● **DIRECTIONS**: Copy out the listing below word for word, leaving out the pictures.

━━━ MATERIAL FOR THIS TASK

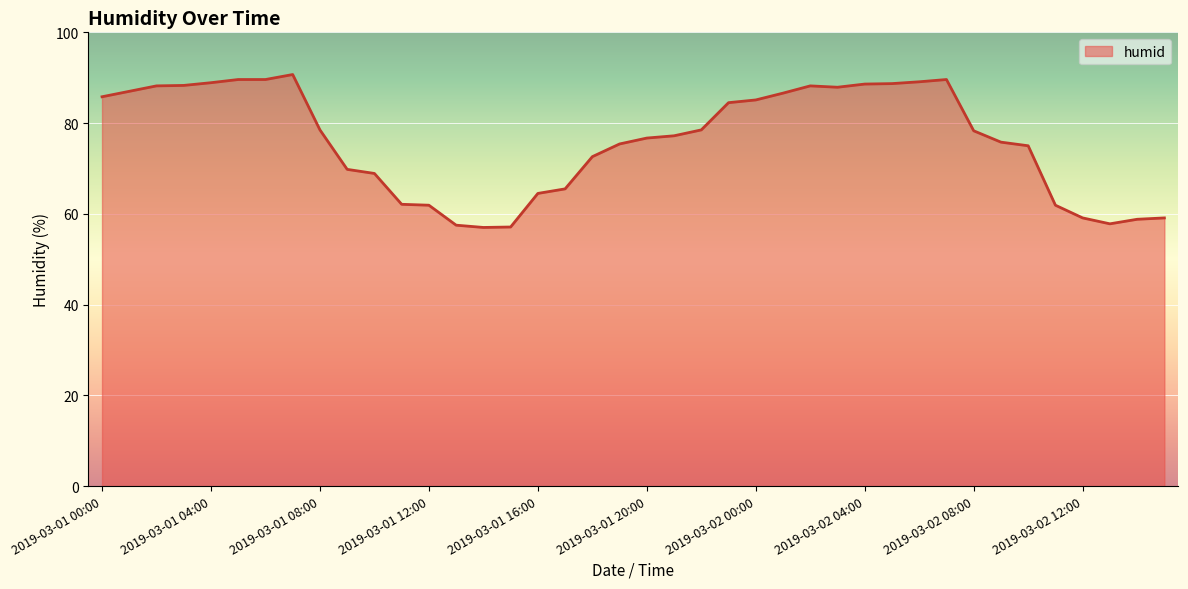

What is the smallest value displayed?

57.0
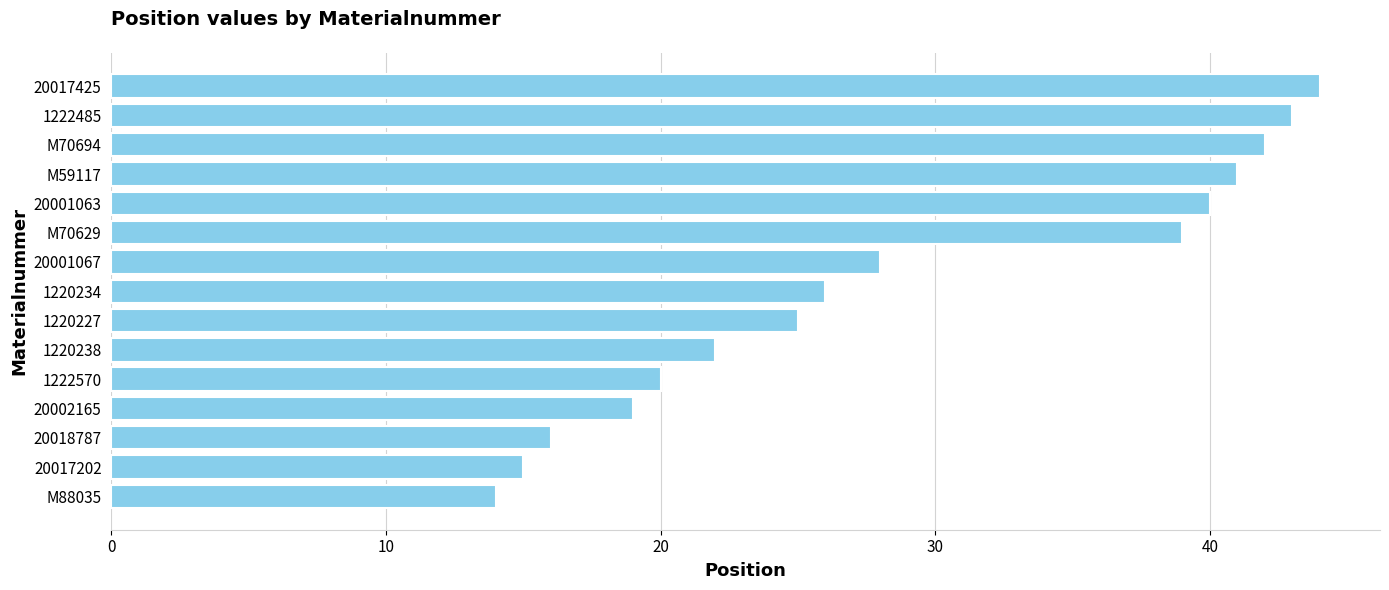

What is the average value?

29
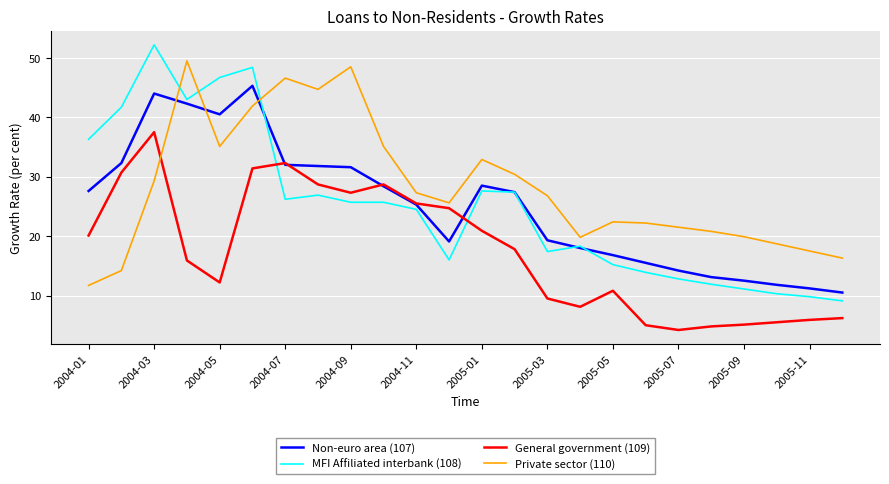

How many times do Private sector (110) and MFI Affiliated interbank (108) cross each other?

3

━━━━━━

● **PROBLEM SOLUTION**:
What is the smallest value displayed?

57.0

What is the average value?

29

How many times do Private sector (110) and MFI Affiliated interbank (108) cross each other?

3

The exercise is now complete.